▶ [Documento fuente]
——

Mas el secreto objeto de los más perentorios deseos es el constituido por "Ias materias reservadas". El preclaro abanderado de este desigual combate no es otro que Baltasar Garzón, quien, sostiene lo siguiente: "No podrán ocultarse [al juez instructor] aquellos datos que constituyen elementos de prueba para el descubrimiento de una actividad delictiva. Cuan do entren en colisión intereses de la seguridad del Estado y el de la averiguación de la verdad en el ámbito penal (...) se exige que el primero ceda siempre a favor del segundo".
Se abre, pues, un debate de los que tanto gustan en España. Aquellos en los cuales toda demagogia tiene su asiento. "La suma de poder y secreto produce resultados monstruosos", ha escrito otro miembro del Poder Judicial, Perfecto A. Ibáñez, y no se refería al secreto sobre las fuentes periodísticas. Secreto éste que sí se suma al poder mediático, no a un poder baladí. La conclusión de don Perfecto es la siguiente: "Del operar público cubierto por la razón de Estado no se sabe, en realidad, nada bueno".
La demagogia es un mal y el corporativismo otro, y sumados constituyen un monstruo amenazante. Detrás de toda esta demagogia está -y no se oculta- el corporativismo en lucha por el poder. Lo facilón es subirse al carro de la transparencia, exigiendo que desaparezcan los secretos de Estado y hasta la razón de Estado, pero esos secretos protegen valores e intereses colectivos. Como son las estrategias policiales, informaciones acerca de la política exterior, nombres de confidentes, patentes y marcas, datos tecnológicos y un nutrido etcétera.
Pero, aparte de proteger, el secreto oficial puede ocultar conductas detestables y hasta perseguibles penalmente. Y si son perseguibles penalmente, ¿cómo no aceptar que el derecho al secreto (oficial) ceda ante la justicia? En efecto, en un Estado de derecho, todos, incluidos los poderes públicos, están sometidos al examen judicial, pero, siendo verdad que cualquier hecho es controlable por el juez, no quiere esto decir que el juez pueda recorrer cualquier itinerario para establecer la verdad. Por ejemplo: no puede obligar a nadie a declarar contra, sí mismo, ni exigir al sacerdote que declare acerca de lo que sabe a través del secreto de confesión, ni al periodista sobre sus fuentes... ni al Estado sobre sus secretos. A no ser que consideremos que el secreto periodístico protege valores mejores que el Estado.

——

▶ [Entradas proporcionadas]
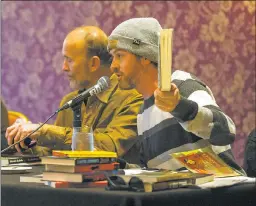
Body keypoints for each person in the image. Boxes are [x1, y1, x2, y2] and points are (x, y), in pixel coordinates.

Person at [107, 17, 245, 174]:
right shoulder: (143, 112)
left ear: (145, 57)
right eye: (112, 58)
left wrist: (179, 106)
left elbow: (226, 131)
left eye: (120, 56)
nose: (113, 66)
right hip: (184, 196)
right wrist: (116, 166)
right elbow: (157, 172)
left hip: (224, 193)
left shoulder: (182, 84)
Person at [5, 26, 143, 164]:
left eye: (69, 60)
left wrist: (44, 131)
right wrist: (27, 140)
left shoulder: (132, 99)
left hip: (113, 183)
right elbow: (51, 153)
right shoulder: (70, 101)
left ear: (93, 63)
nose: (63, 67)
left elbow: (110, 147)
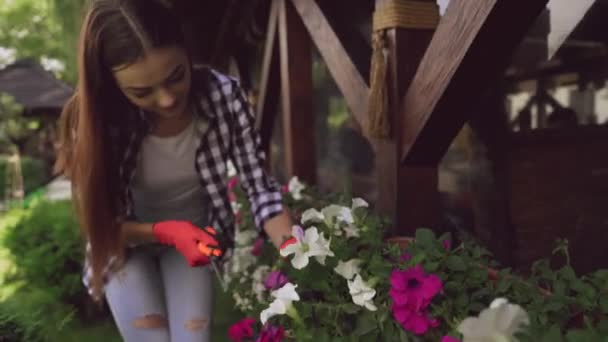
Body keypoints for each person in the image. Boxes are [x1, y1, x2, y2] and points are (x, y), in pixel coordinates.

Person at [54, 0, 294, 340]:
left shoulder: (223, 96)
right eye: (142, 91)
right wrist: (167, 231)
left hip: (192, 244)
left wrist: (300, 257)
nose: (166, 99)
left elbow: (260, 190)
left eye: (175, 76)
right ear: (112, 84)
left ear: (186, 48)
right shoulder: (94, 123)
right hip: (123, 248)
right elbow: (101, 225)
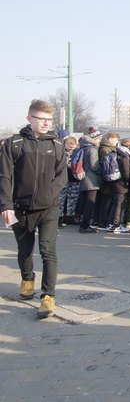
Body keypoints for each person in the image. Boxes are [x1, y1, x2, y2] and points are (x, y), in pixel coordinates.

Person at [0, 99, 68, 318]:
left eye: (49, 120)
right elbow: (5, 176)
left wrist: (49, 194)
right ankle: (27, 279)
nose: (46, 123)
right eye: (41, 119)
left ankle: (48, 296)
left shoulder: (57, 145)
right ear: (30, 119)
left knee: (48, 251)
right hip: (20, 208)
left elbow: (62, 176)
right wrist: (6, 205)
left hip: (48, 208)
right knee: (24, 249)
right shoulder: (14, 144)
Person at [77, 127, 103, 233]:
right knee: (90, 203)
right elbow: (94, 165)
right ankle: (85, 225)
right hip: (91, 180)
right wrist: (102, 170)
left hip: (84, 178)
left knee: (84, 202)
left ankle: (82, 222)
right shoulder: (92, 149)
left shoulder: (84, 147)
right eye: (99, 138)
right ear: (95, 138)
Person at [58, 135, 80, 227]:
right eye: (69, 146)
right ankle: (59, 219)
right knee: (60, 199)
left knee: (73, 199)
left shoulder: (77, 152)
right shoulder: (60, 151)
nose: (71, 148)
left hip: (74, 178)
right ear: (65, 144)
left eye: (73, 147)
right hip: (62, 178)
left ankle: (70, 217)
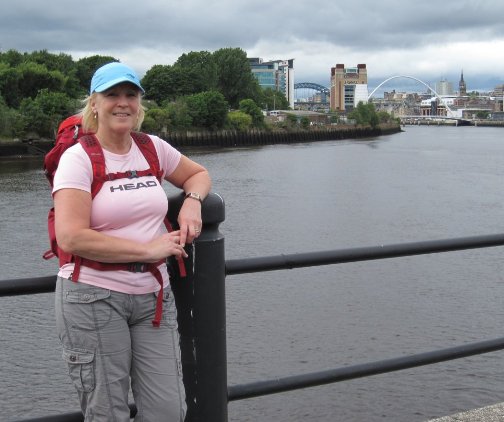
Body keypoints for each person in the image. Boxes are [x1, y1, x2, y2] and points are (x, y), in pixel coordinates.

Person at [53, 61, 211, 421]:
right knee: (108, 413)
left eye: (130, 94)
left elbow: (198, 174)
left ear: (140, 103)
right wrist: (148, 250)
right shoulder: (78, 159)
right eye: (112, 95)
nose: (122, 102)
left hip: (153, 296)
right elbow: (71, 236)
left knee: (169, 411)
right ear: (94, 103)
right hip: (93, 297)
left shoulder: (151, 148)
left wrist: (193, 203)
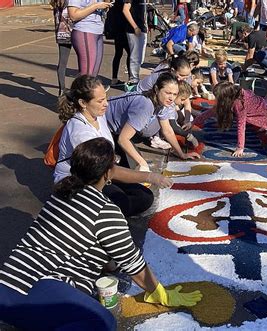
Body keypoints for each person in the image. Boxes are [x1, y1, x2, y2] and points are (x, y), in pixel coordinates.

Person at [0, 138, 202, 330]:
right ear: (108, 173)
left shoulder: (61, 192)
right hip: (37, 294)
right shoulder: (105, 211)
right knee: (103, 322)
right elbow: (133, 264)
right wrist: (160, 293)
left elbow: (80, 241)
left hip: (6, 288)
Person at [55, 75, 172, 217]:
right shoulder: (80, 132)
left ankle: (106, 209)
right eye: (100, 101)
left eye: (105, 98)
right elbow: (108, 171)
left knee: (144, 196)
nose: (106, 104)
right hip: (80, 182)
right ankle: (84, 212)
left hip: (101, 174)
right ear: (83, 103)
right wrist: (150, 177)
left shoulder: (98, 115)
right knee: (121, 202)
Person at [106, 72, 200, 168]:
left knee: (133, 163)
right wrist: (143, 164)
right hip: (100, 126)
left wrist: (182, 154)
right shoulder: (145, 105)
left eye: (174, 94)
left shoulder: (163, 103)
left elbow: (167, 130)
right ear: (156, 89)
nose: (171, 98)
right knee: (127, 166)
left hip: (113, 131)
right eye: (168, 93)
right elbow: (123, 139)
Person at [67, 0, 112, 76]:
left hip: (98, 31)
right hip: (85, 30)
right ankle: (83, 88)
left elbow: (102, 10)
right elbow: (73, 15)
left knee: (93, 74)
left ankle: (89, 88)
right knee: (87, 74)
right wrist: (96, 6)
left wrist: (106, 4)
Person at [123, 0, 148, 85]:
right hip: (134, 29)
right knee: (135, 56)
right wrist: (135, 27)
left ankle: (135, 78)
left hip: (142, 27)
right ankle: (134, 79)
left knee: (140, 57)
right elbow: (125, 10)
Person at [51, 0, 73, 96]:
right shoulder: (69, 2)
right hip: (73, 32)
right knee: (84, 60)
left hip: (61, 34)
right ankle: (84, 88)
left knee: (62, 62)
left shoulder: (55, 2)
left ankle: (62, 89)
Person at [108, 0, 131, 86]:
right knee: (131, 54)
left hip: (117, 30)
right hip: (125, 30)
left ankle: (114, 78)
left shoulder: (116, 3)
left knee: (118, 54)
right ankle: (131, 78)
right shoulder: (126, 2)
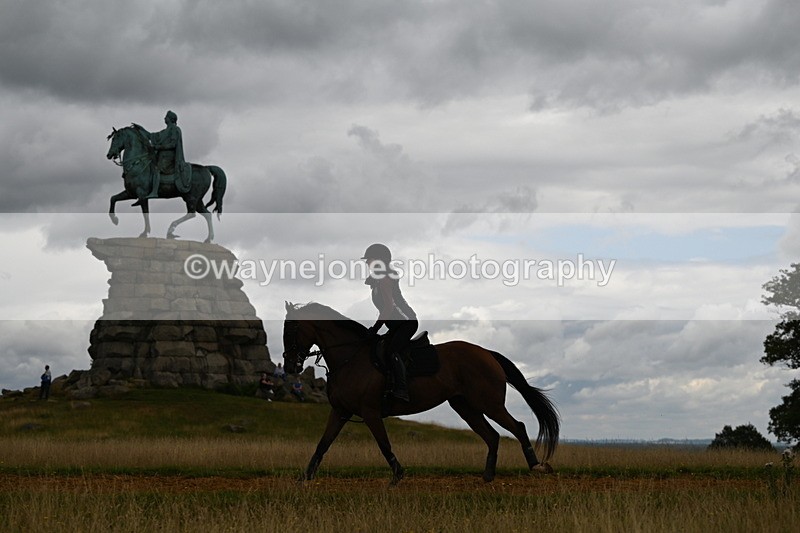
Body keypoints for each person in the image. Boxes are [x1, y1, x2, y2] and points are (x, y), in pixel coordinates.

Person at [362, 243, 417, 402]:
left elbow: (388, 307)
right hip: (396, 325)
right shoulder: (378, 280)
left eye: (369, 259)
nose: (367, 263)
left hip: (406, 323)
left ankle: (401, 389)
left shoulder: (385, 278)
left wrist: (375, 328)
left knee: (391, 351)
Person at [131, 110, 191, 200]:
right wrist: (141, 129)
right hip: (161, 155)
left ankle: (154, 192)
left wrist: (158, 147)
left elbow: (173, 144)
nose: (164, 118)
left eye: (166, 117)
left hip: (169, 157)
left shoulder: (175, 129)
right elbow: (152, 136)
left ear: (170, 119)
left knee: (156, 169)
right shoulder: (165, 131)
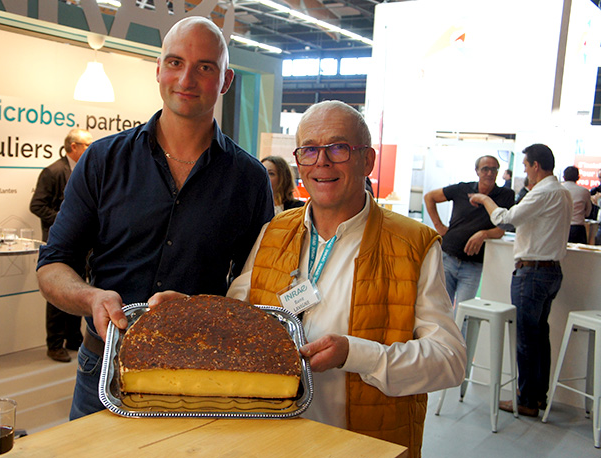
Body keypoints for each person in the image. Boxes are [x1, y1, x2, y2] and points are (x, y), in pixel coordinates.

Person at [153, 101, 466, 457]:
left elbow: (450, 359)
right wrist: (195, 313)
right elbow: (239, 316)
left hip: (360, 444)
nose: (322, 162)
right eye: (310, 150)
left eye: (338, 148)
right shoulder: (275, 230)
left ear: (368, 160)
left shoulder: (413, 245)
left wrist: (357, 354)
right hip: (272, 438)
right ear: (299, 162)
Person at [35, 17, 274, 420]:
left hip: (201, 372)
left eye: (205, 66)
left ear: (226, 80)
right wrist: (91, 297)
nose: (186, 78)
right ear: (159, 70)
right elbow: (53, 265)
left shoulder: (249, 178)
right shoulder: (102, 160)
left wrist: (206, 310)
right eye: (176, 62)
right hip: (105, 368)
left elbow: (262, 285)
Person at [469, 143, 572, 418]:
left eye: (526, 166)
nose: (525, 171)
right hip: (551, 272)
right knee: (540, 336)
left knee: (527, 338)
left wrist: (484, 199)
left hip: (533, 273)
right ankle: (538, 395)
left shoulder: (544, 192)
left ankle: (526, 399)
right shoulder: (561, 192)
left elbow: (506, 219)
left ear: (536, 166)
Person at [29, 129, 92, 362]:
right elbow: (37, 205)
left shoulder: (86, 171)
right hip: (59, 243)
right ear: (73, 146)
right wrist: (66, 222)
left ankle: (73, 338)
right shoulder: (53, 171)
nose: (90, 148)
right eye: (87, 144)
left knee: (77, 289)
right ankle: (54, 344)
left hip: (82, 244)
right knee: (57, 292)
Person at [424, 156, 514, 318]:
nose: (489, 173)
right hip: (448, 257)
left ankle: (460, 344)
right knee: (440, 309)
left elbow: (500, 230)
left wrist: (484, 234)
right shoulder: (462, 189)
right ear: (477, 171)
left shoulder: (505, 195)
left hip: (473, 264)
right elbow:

——

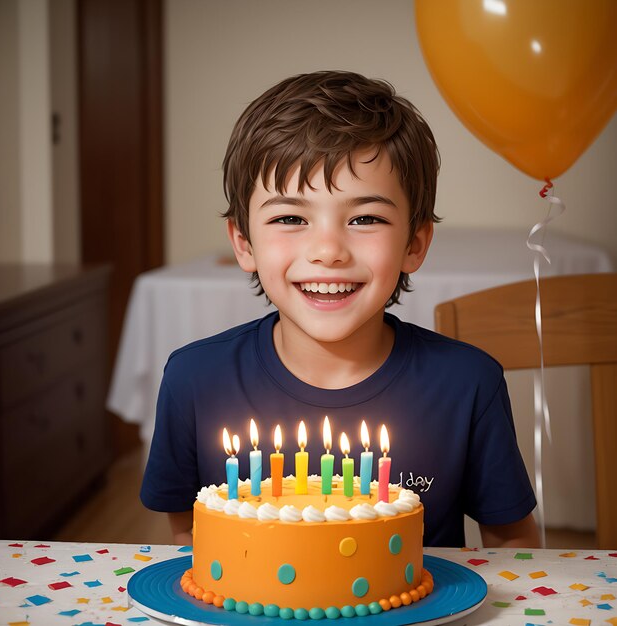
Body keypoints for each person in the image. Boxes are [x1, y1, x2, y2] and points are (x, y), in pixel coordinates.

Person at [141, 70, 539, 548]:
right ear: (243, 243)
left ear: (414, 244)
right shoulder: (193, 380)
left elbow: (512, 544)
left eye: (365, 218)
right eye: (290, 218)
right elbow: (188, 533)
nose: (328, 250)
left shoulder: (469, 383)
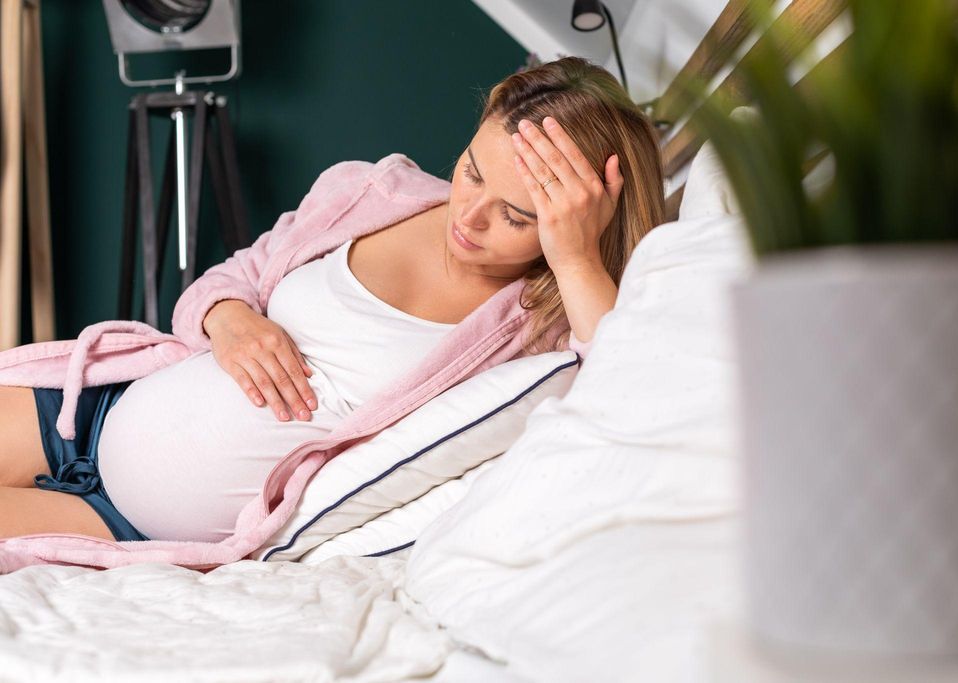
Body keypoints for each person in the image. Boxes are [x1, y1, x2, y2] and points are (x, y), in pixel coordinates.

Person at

——

▶ [Tarea 1]
Responde, a partir del texto sobre los secretos de Estado y la justicia:
(a) ¿Quién sostiene que no podrán ocultarse al juez instructor los datos que constituyen elementos de prueba?
(b) Según Perfecto A. Ibáñez, ¿qué produce resultados monstruosos?
(c) ¿Qué ejemplos de valores e intereses colectivos protegidos por los secretos de Estado se enumeran?
▶ [Tarea 2] Retoma el texto sobre los secretos de Estado y la justicia a partir de su última oración y continúalo.

▶ [Resultado 1]
(a) Baltasar Garzón.
(b) La suma de poder y secreto.
(c) Las estrategias policiales, informaciones acerca de la política exterior, nombres de confidentes, patentes y marcas, y datos tecnológicos.

▶ [Resultado 2]
Este asunto, como tantos otros que afectan hoy a la vida colectiva, pone en evidencia la potencia de dos líneas de fuerza, las utopías unidimensionales y el corporativismo. Ambas, a mi juicio, peligrosas por su expresión demagógica y arrasadora. La transparencia, que constituye un objetivo noble, adquiere frecuentemente en manos de sus administradores un tinte totalitario, puesto que pretende aplastar otros derechos.
Por su parte, el contencioso abierto en torno a los secretos de Estado ha producido una respuesta corporativa en las asociaciones de jueces sospechosamente unánime. Porque la unanimidad siempre es sospechosa, y si es corporativa y proveniente de quienes detentan un poder decisivo del Estado, entonces resulta, además, peligrosa. La justicia funciona basándose en la capacidad de rectificación, de unos jueces respecto a las decisiones de otros. Si en verdad caminamos hacia la unanimidad corporativa, al menos, en asuntos calientes, la justicia no saldrá bien parada de ello.
Corren malos vientos y, además, soplan fuerte. Y lo peor: casi nadie está dispuesto a plantarles cara.